Martin O’Malley, the Democratic governor in neighboring Maryland, is on Markell’s list to check, as is Deval Patrick, running for re-election in a close race in Massachusetts, and Ted Strickland, the endangered incumbent in Ohio. Alex Sink in Florida and Jerry Brown in California are in open races that could flip two governorships to the Democrats.

It seems to be somewhat of a curious assignment for Markell, who accepted the yearlong post last December, when he had only been a governor himself for about 11 months in a state searching for its economic footing.

Furthermore, Markell does not have a reputation for partisan warfare, not to mention his side is not exactly favored to win. Mid-term elections typically cost governorships to the president’s party, more so amid a rocky economy and poll numbers reflecting presidential disapproval.

There are 37 governorships up for election. The current lineup is 26 Democratic governors and 24 Republican governors (including Florida where Charlie Crist switched to unaffiliated to run for the Senate.) Most predictions call for the Republicans to gain seven or eight.

Markell reasoned he ought to take the post because of the collateral benefit for Delaware through the connections he could make with potential employers.

It is a less cynical explanation than the conventional political take on it — which is that the chair usually goes to a Democratic governor who is not up for election and not regarded as vulnerable at home. It is a small universe.

“This was a very good opportunity for me to expand the number of people we can talk to about Delaware and get in front of people who can create jobs or move jobs,” Markell said.

Tom Carper and Mike Castle, both of whom know something about being governor, thought Markell was smart to accept the job. Carper was the Democratic governor from 1993 to 2001 before he went to the Senate, and Castle was the Republican governor from 1985 to 1993 before he moved to the House of Representatives.

They both spent time on a larger stage, too, Carper as a chair of the National Governors Association and Castle as a chair of the Southern Governors Association.

“It enables you to establish a higher profile for your state.
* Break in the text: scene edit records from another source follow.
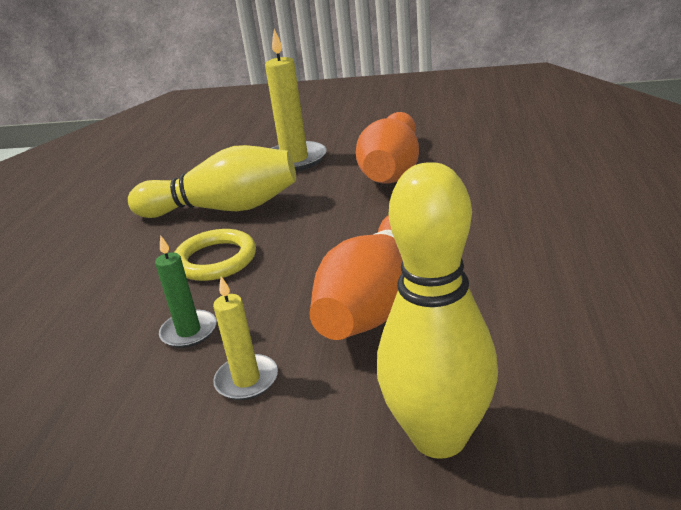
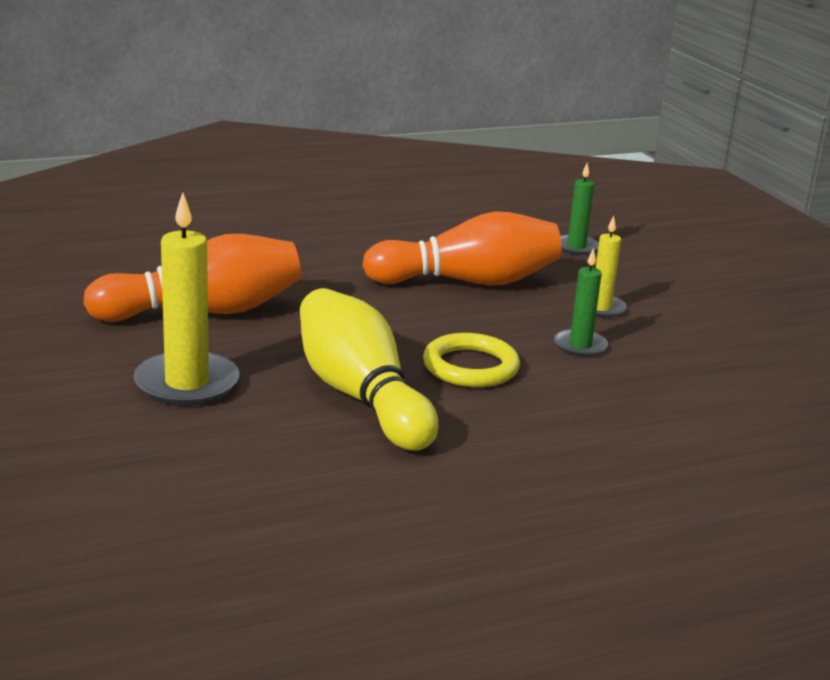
camera: 125 degrees left, 5 degrees down
(439, 437) = (576, 247): yellow bowling pin -> green candle

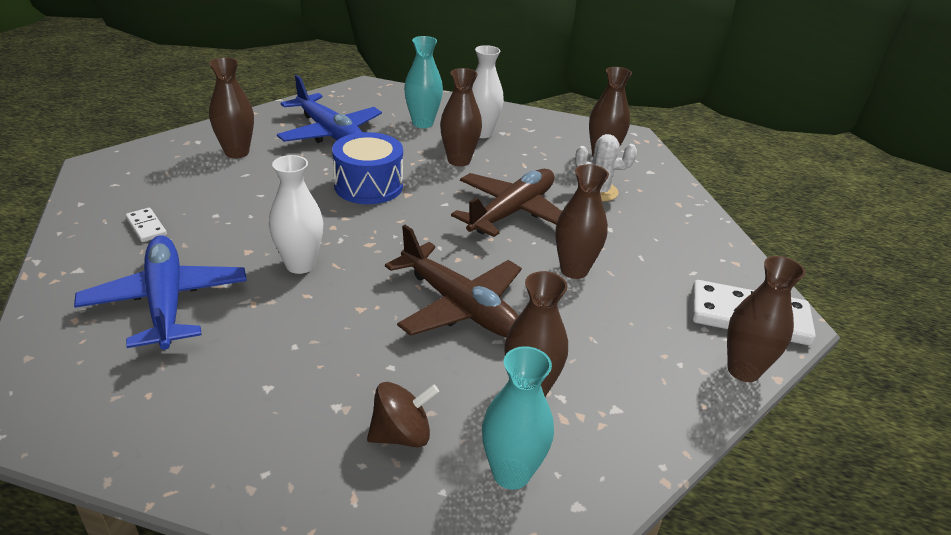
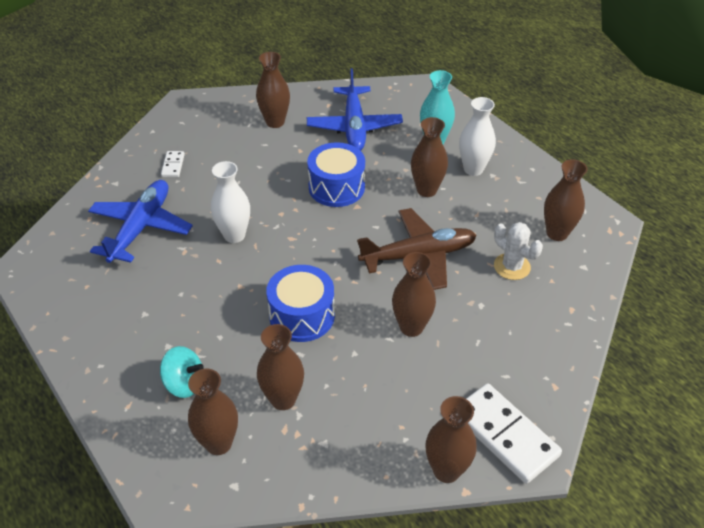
camera: 40 degrees right, 10 degrees up
(401, 435) = (184, 384): brown spinning top -> turquoise spinning top
(460, 306) = (302, 316): brown plane -> blue drum
(511, 473) = (218, 443): turquoise vase -> brown vase

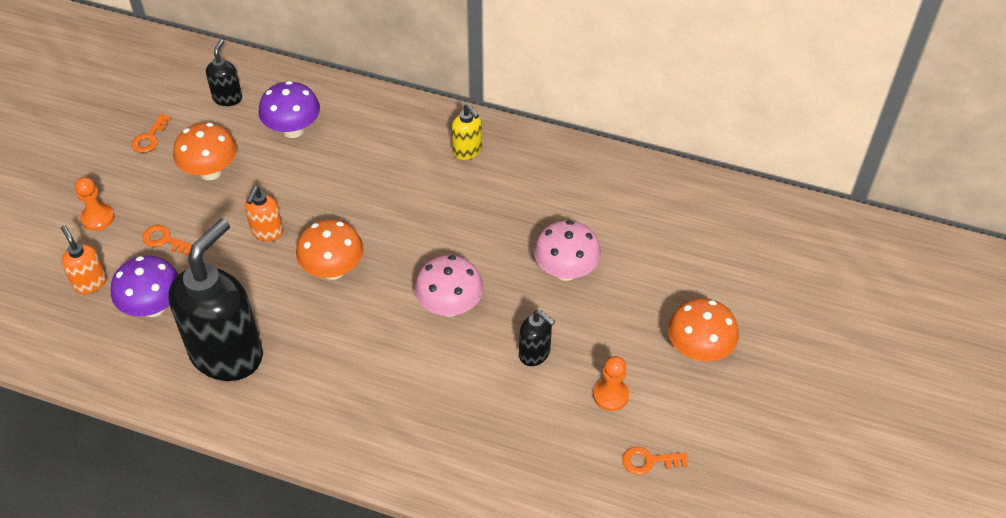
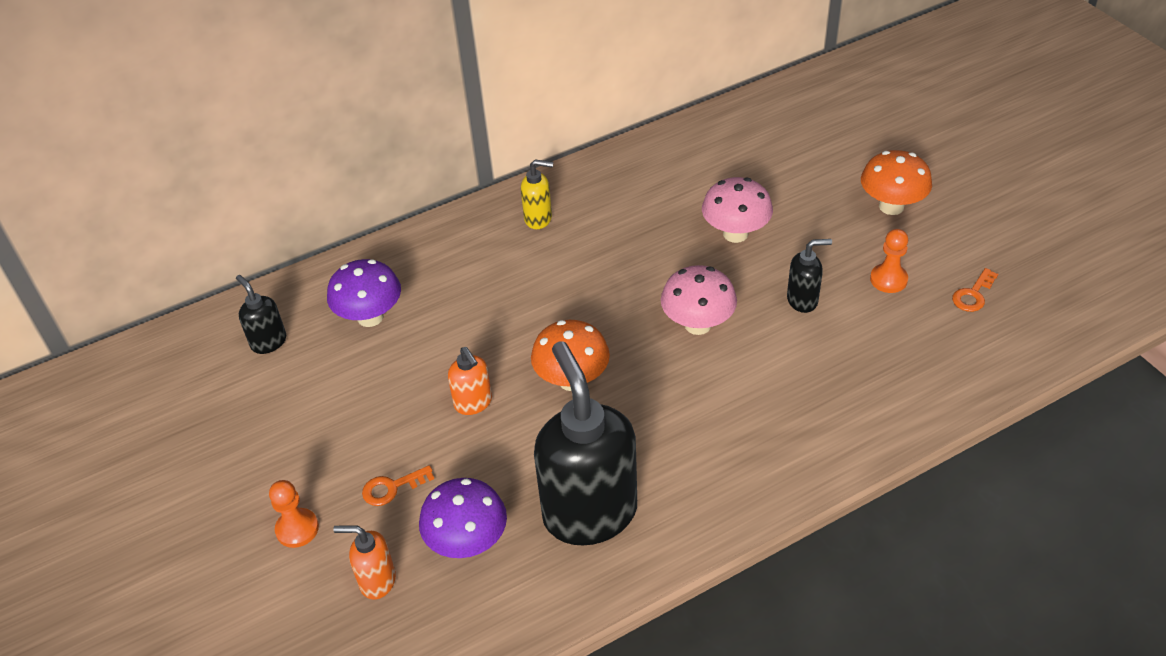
camera: 45 degrees left, 5 degrees down
(150, 138) = (242, 429): orange key -> none
(210, 171) = (347, 405): orange mushroom -> none

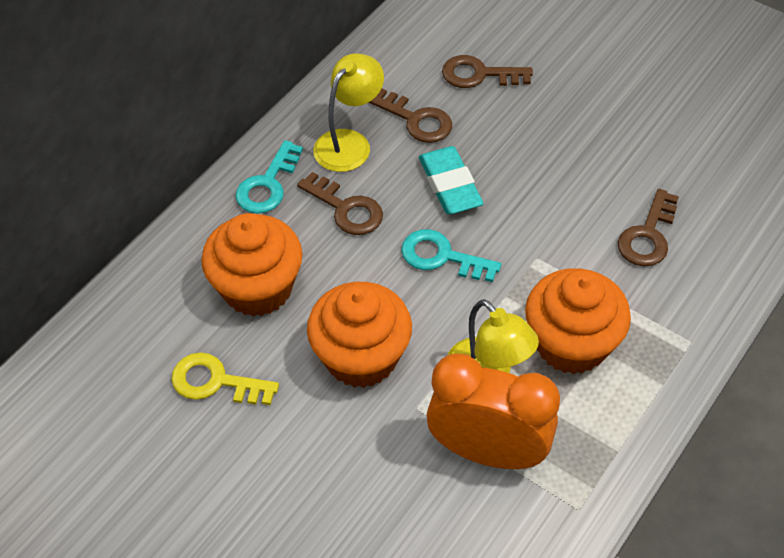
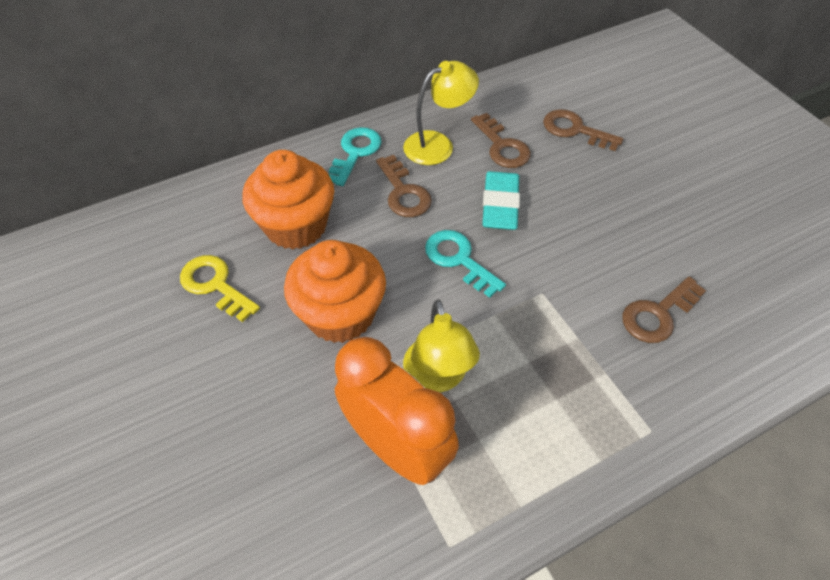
camera: 25 degrees right, 0 degrees up
(268, 184) = (355, 153): turquoise key -> turquoise key turned 150 degrees clockwise
(571, 344) = (531, 382): orange cupcake -> none

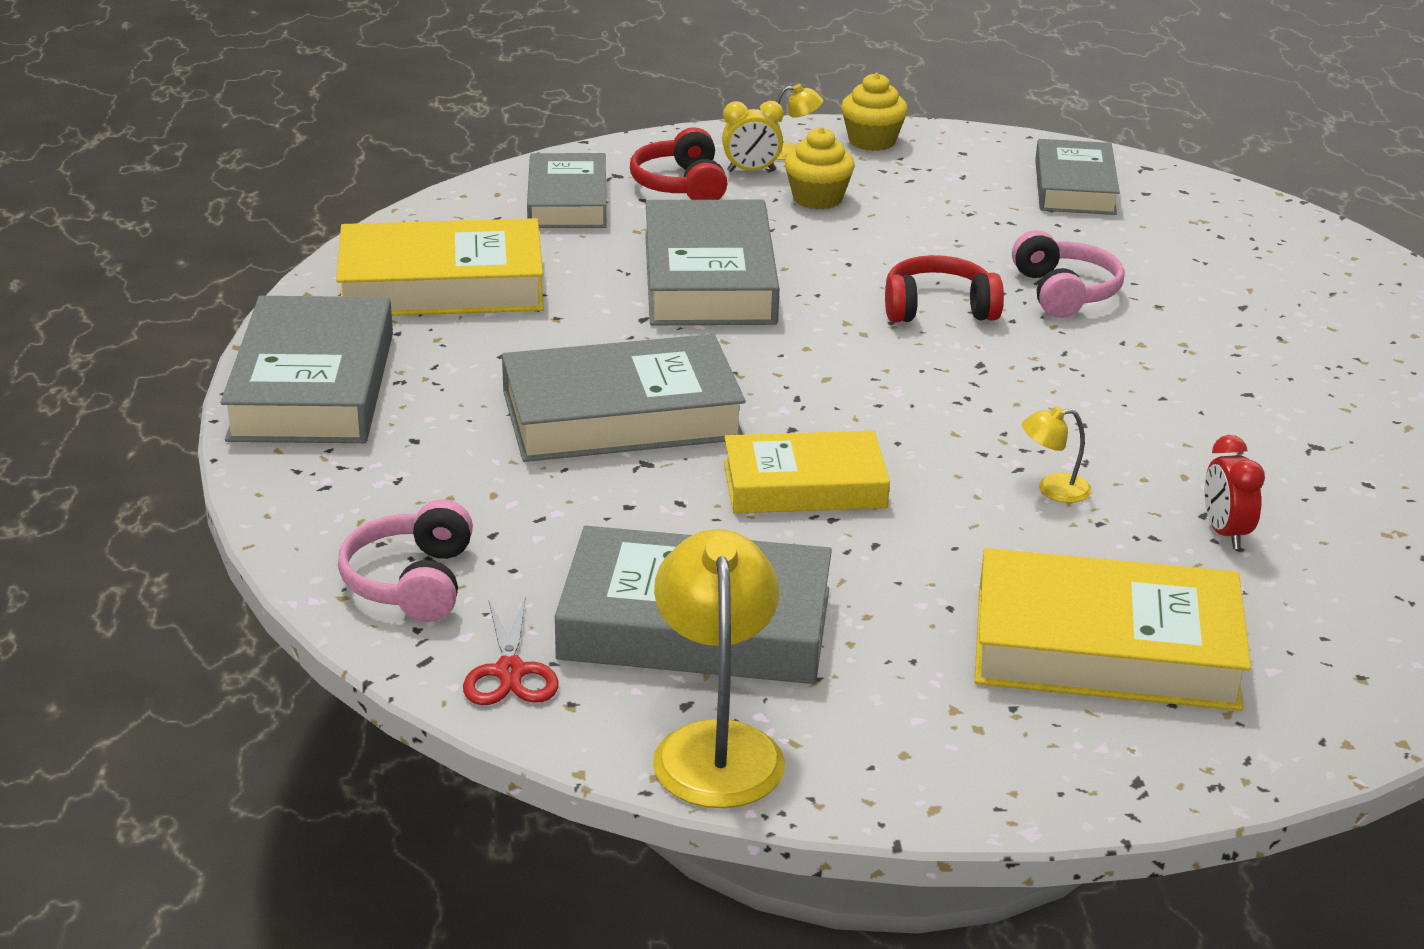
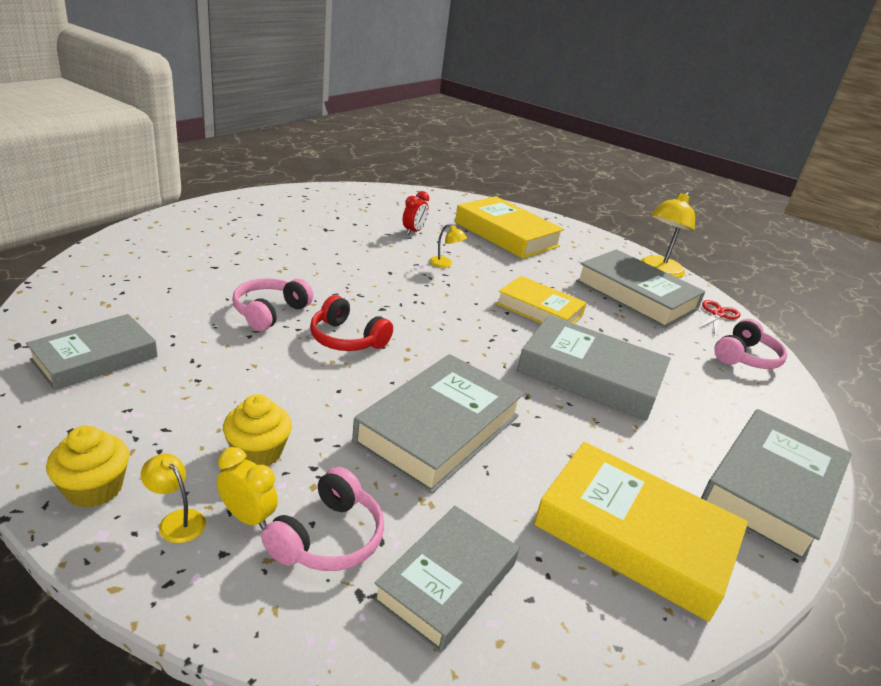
camera: 145 degrees left, 0 degrees up
(681, 185) = (328, 538): red headphones -> pink headphones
If you happen to be the governor of a small state with fewer than a million people, it helps you maximize your opportunities. I think he saw that and acted on it,” said Carper.

“It’s a recognition by his fellow Democrats that he’s capable of helping them with their fund-raising activities, so it’s clearly a feather in his cap,” said Castle.

Still, this is one of those can’t-get-no-respect things for the political crowd at home, where the focus is, as always, on what is in it for them. One leading Republican said in surprise, “Is he? I didn’t know he was.”

It is all right with Markell. “My job is to make them care, if some of the contacts I make, make things happen here,” he said.

If the reward is somewhat vague, at least the risk is, too. Markell’s standing is not tied to any potential losses of the Democratic candidates. Barack Obama should be so lucky.

Markell has done some traveling — for example, he was briefly in Florida and Rhode Island this week — but it is nothing like the road show of his Republican counterpart.

The chair of the Republican Governors Association is Haley Barbour of Mississippi. He is a former chair of the national Republican Party, a possible presidential candidate in 2012 and maybe the only prominent officeholder who actually did a heck of a job after Katrina.

Barbour is about to start a “Remember November Tour” through 13 states in five days with a bunch of other frontline Republican governors. He is getting breathless coverage.

Such are the political tides. The Democrats have Markell because he figured the job could bring him a bigger profile, and the Republicans have Barbour because they figured he could bring a bigger profile to the job.